Es de agradecer montajes tan cuidados como el de La fiesta del chivo , en el que encontramos un magnifico texto de un autor reconocido, una adaptación que eleva el texto teatral a la altura del texto narrativo primigenio, una dramaturgia potenciadora de los efectos teatrales necesarios, una puesta en escena dinámica bien apoyada por los medios tecnológicos y unas interpretaciones brillantes.

> **Líneas extraídas**:
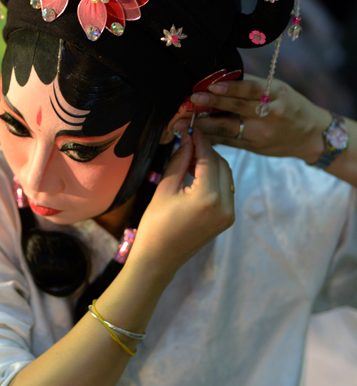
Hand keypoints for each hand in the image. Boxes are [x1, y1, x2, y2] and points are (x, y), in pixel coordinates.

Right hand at [129, 129, 234, 278]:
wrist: (159, 258)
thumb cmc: (155, 224)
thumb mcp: (165, 188)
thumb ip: (180, 160)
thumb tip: (187, 137)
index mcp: (208, 197)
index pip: (209, 158)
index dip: (200, 140)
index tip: (192, 126)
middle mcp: (225, 205)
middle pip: (222, 165)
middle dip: (207, 150)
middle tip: (189, 140)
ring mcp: (229, 213)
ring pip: (227, 176)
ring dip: (212, 163)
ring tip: (191, 155)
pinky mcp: (227, 218)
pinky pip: (226, 189)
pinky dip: (214, 177)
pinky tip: (197, 172)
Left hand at [181, 74, 330, 163]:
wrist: (311, 136)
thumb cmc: (291, 106)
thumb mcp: (278, 89)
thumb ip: (252, 85)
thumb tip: (220, 76)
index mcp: (276, 95)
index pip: (250, 90)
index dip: (230, 88)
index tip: (210, 86)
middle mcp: (269, 115)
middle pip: (236, 110)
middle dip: (210, 106)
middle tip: (190, 102)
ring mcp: (261, 134)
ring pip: (228, 130)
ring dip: (203, 126)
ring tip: (182, 123)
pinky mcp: (254, 148)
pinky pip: (228, 142)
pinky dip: (210, 138)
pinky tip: (193, 135)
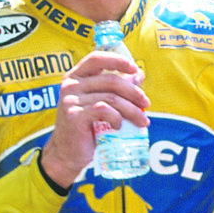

> **Conjunto de ejercicios**:
A. Según el pasaje seleccionado, ¿en qué se apoya la puesta en escena del montaje?
B. Explica, con lo que dice el pasaje seleccionado, por qué el montaje de La fiesta del chivo es de agradecer.
C. Prosigue el comentario sobre el montaje de La fiesta del chivo a partir del punto en que termina el pasaje seleccionado.

> **Respuestas dadas**:
A. En los medios tecnológicos.

B. Es de agradecer porque es un montaje muy cuidado. En él hay un magnífico texto de un autor reconocido y una adaptación que eleva el texto teatral a la altura del narrativo original. También tiene una dramaturgia que potencia los efectos teatrales necesarios, una puesta en escena dinámica bien apoyada por los medios tecnológicos e interpretaciones brillantes.

C.
Lo que se cuenta y se representa, por su carácter histórico deja en el espectador algo más que el encantamiento ante un espectáculo excelente y tan entretenido, deja una reflexión y una toma de conciencia ante lo aberrantes que pueden llegar a ser todas las dictaduras.
Los cientos de personas que llenaban el salón del Palacio de Congresos El Greco aplaudieron a rabiar como pocas veces he visto. Y los aplausos eran muy merecidos.